◆ **WHAT THIS TASK INVOLVES**
All records must be restated word for word.

◆ **TASK DATA**
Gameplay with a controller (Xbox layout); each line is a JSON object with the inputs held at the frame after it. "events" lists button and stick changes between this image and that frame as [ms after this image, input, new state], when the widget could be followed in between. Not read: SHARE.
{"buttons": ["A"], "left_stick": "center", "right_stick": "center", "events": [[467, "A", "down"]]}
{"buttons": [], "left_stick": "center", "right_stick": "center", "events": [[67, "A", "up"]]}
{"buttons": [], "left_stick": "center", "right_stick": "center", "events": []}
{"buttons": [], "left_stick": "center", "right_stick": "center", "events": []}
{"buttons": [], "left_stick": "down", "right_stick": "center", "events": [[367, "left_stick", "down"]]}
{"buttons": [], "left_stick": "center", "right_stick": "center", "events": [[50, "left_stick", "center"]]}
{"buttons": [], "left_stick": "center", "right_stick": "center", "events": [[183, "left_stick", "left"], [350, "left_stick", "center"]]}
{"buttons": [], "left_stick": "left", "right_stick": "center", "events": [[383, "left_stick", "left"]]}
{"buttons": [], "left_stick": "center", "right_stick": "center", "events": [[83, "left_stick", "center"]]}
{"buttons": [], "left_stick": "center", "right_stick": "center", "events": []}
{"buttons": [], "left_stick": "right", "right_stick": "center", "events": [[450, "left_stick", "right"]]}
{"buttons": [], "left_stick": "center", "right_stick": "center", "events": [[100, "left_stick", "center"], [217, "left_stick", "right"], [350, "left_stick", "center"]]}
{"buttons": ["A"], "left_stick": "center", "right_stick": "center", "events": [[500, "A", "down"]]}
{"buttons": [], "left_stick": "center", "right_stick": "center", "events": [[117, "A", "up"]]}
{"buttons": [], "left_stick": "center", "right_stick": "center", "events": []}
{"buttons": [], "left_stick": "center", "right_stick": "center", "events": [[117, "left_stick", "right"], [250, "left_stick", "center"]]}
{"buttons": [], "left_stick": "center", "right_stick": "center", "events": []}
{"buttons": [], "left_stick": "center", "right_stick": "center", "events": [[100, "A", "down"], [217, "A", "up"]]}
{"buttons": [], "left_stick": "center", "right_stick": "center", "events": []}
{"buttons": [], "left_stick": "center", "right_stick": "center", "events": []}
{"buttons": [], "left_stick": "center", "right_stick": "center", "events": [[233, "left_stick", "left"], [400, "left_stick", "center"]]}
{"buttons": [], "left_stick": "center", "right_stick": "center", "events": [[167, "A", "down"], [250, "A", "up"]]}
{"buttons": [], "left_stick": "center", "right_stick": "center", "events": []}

◆ **WRITTEN SOLUTION**
Gameplay with a controller (Xbox layout); each line is a JSON object with the inputs held at the frame after it. "events" lists button and stick changes between this image and that frame as [ms after this image, input, new state], when the widget could be followed in between. Not read: SHARE.
{"buttons": ["A"], "left_stick": "center", "right_stick": "center", "events": [[467, "A", "down"]]}
{"buttons": [], "left_stick": "center", "right_stick": "center", "events": [[67, "A", "up"]]}
{"buttons": [], "left_stick": "center", "right_stick": "center", "events": []}
{"buttons": [], "left_stick": "center", "right_stick": "center", "events": []}
{"buttons": [], "left_stick": "down", "right_stick": "center", "events": [[367, "left_stick", "down"]]}
{"buttons": [], "left_stick": "center", "right_stick": "center", "events": [[50, "left_stick", "center"]]}
{"buttons": [], "left_stick": "center", "right_stick": "center", "events": [[183, "left_stick", "left"], [350, "left_stick", "center"]]}
{"buttons": [], "left_stick": "left", "right_stick": "center", "events": [[383, "left_stick", "left"]]}
{"buttons": [], "left_stick": "center", "right_stick": "center", "events": [[83, "left_stick", "center"]]}
{"buttons": [], "left_stick": "center", "right_stick": "center", "events": []}
{"buttons": [], "left_stick": "right", "right_stick": "center", "events": [[450, "left_stick", "right"]]}
{"buttons": [], "left_stick": "center", "right_stick": "center", "events": [[100, "left_stick", "center"], [217, "left_stick", "right"], [350, "left_stick", "center"]]}
{"buttons": ["A"], "left_stick": "center", "right_stick": "center", "events": [[500, "A", "down"]]}
{"buttons": [], "left_stick": "center", "right_stick": "center", "events": [[117, "A", "up"]]}
{"buttons": [], "left_stick": "center", "right_stick": "center", "events": []}
{"buttons": [], "left_stick": "center", "right_stick": "center", "events": [[117, "left_stick", "right"], [250, "left_stick", "center"]]}
{"buttons": [], "left_stick": "center", "right_stick": "center", "events": []}
{"buttons": [], "left_stick": "center", "right_stick": "center", "events": [[100, "A", "down"], [217, "A", "up"]]}
{"buttons": [], "left_stick": "center", "right_stick": "center", "events": []}
{"buttons": [], "left_stick": "center", "right_stick": "center", "events": []}
{"buttons": [], "left_stick": "center", "right_stick": "center", "events": [[233, "left_stick", "left"], [400, "left_stick", "center"]]}
{"buttons": [], "left_stick": "center", "right_stick": "center", "events": [[167, "A", "down"], [250, "A", "up"]]}
{"buttons": [], "left_stick": "center", "right_stick": "center", "events": []}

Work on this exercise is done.